Five dinner plate-sized terrapins sun themselves on a mud flat at low tide.

Photos by Bill Sheehan
Snow-fencing erected along the side of the Turnpike prevents pregnant terrapins from crossing the busy thoroughfare and instead directs them back to the creek where they can swim underneath the highway to their nesting grounds beyond.


1) Terrapins are sexually dimorphic which means that males and females look markedly different from each other. Females are much larger and their shells range from 6 to 9 inches in length. The shells of adult males rarely exceed five inches in length.

2) The amount of variability in colors and markings within populations of the northern diamondback (Malaclemys terrapin terrapin) is far greater than is typically seen in other turtle species. The color of the shell and skin may range from pale yellow or pale green to tan, brown, orange, gray or coal black. Their body may be uniform in color or it may be decorated with a variety of spots, stripes, splotches, or irregularly shaped concentric rings.

3) Terrapins, like many other species of turtles have temperature dependent sex determination. Rather than sex chromosomes, the gender of terrapins is determined by the temperature at which the eggs are incubated. Higher temperatures create females.

4) Terrapins hibernate during the winter. Some bury themselves in the mud along creek banks in the intertidal zone. Others simply sink to the bottom of marsh creeks and become inactive.
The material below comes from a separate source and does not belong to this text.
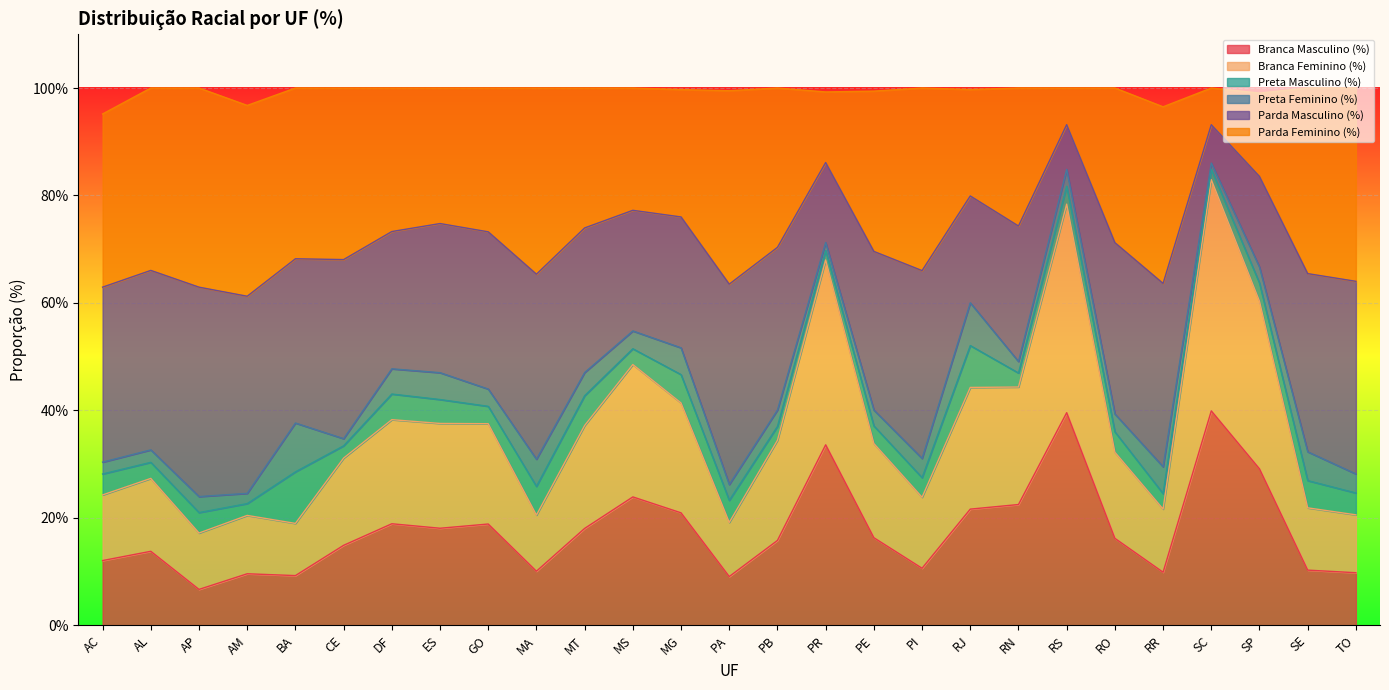

Is the value of Parda Masculino (%) at GO greater than the value of Branca Masculino (%) at GO?

Yes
5) Terrapins are broad-spectrum carnivores, which puts them at the top of the salt marsh food web. Mature terrapins forage for a variety of small mussels, clams, fiddler crabs, and snails, which they crush in their powerful jaws. Occasionally they will munch on minnows.

In our region research on nesting terrapins has been conducted at Jamaica Bay Wildlife Refuge. Mating occurs in May and June, when aggregations of more than 100 terrapins can sometimes be seen in the offshore channels. In June and July, female terrapins come on shore to nest, most commonly in dunes, grassland, shrubland, beaches, and sand and gravel trails. Females lay 3 to 18 eggs per nest. Some females can lay two nests per year. Eggs take 70 days or more to hatch. Some hatchlings emerge in the late summer and early fall, whereas, other hatchlings overwinter in their nests and emerge the following spring. No one knows how long terrapins may live.